Brandbekämpfung in Wildermieming dauert an
Der großflächige Waldbrand in Wildermieming (Bezirk Innsbruck-Land) hält die Einsatzorganisationen auch am Donnerstag weiter beschäftigt. Das Feuer war am Dienstag ausgebrochen und wird vor allem wegen des sehr steilen und schwer zugänglichen Geländes als besonders herausfordernd beschrieben. Nach Angaben der Einsatzleitung läuft die Brandbekämpfung seit dem frühen Donnerstagmorgen weiter.
Das betroffene Areal wurde mit einem Umfang von etwa acht bis zehn Hektar angegeben. Zur Unterstützung der Löschtrupps waren am Donnerstagmorgen drei Hubschrauber sowie mehrere Feuerwehren im Einsatz, berichtete der zuständige Landesfeuerwehrinspektor.
- Einsatzkräfte wechseln alle zwei bis drei Stunden, weil die Arbeit extrem fordernd ist.
- Waldboden muss umgegraben werden, um Glutnester sicher zu löschen.
- Bodentrupps sind seit Mittwoch, erstmals, ebenfalls vor Ort tätig.
Bezirksfeuerwehrkommandant Thomas Reiner berichtete, dass die Einsatzkräfte wegen der topografischen Verhältnisse zum Teil per Hubschrauber zu den Brandstellen geflogen werden mussten. Parallel zur Bodenbekämpfung werde aus der Luft gelöscht.
„Der Waldboden müsse komplett umgegraben werden, damit die Glutnester auch tatsächlich gelöscht werden können.“
Die Lage in Wildermieming unterscheidet sich damit von einem weiteren Brand im Tiroler Unterland: In Breitenbach am Inn (Bezirk Kufstein) konnte am Donnerstagmorgen gegen 6.30 Uhr bereits „Brand aus“ gemeldet werden. Auch dort waren in den Stunden zuvor Maßnahmen zur Bekämpfung und Nachkontrolle getroffen worden, etwa mit Drohnen und Wärmebildkameras, um Glutnester zu finden.
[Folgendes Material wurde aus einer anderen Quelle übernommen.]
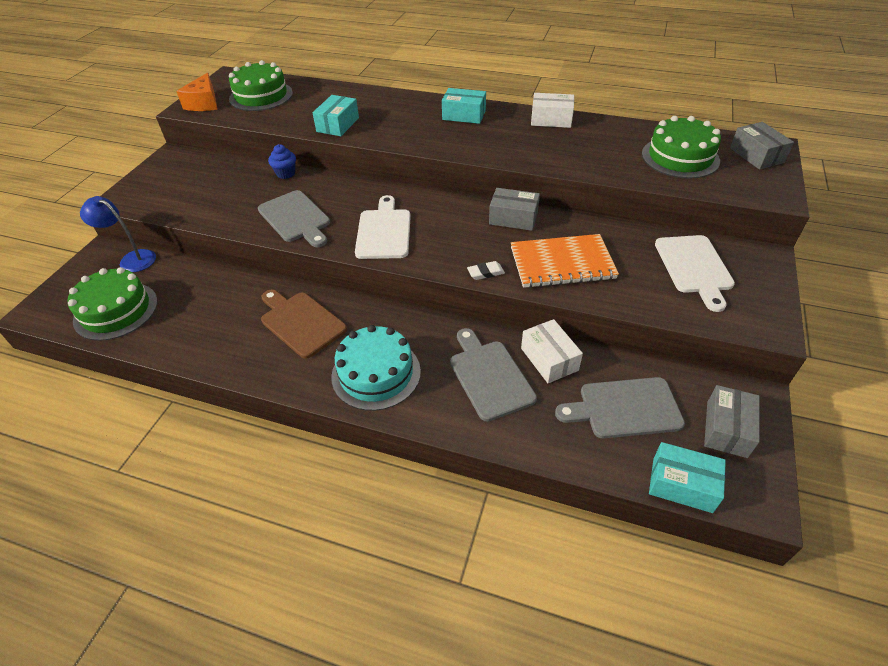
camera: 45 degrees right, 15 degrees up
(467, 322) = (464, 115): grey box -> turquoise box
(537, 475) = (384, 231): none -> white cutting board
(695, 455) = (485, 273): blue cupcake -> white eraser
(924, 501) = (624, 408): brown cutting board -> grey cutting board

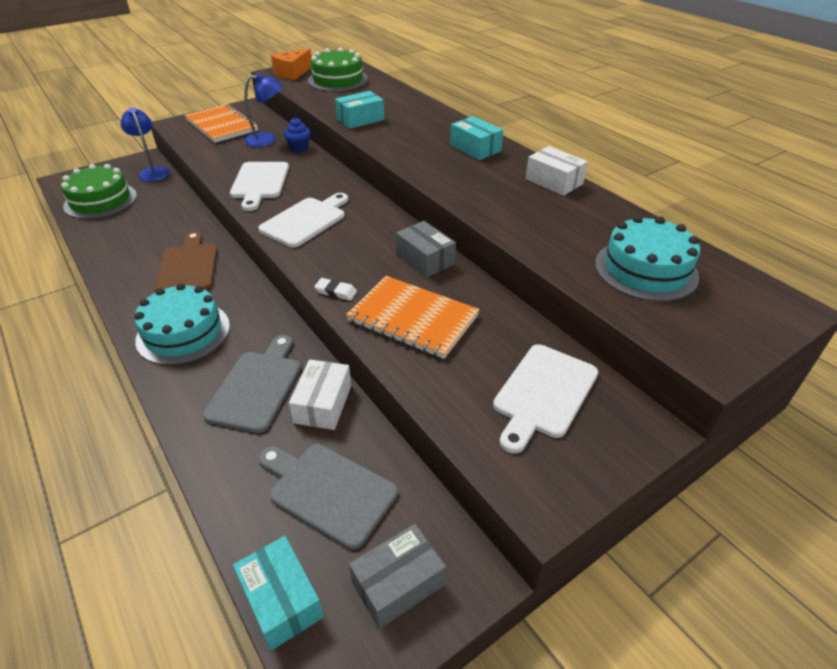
camera: 35 degrees right, 5 degrees down
(174, 182) = (222, 125): none -> orange notebook
(244, 178) = (267, 140): none -> blue lamp
(295, 218) = (259, 183): grey cutting board -> white cutting board
(680, 157) = (646, 269): green cake -> turquoise cake
(756, 155) = (752, 308): grey box -> none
In einer weiteren, allerdings unabhängigen, Brandmeldung kam es in Bichlbach (Außerfern) offenbar infolge eines Blitzschlags am Mittwochabend zu einem Waldbrand; die Leitstelle wurde gegen 18.15 Uhr alarmiert.
Was das für Anrainer im Bezirk bedeutet
Für die Bevölkerung in und um Wildermieming sind folgende Punkte relevant:
- Vermeiden Sie Betreten oder Befahren der betroffenen Waldflächen; unbefugtes Betreten behindert die Einsatzkräfte und kann gefährlich sein.
- Rauchentwicklung kann zu Sichtbehinderungen auf Straßen führen; fahren Sie vorsichtig und beachten Sie Verkehrsinformationen.
- Meldungen und Anweisungen der Einsatzkräfte sind unverzüglich zu befolgen.
Die Behörden bleiben vor Ort, tauschen Einsatzteams regelmäßig und setzen auf eine Kombination aus Luft- und Bodenmaßnahmen, um verbleibende Glutnester sicher zu bekämpfen. Die notwendigen Maßnahmen zur endgültigen Freigabe der betroffenen Flächen werden vom Verhalten des Unterbodens und der noch vorhandenen Glutnester abhängen.
| Parameter | Angabe |
|---|---|
| Betroffene Fläche | 8–10 Hektar |
| Hubschrauber im Einsatz | 3 |
| Einsatzrotation | alle 2–3 Stunden |
| Weitere betroffene Orte | Breitenbach am Inn, Bichlbach |
Die Situation wird weiterhin beobachtet und aktualisiert, sobald neue Informationen der Einsatzleitung vorliegen.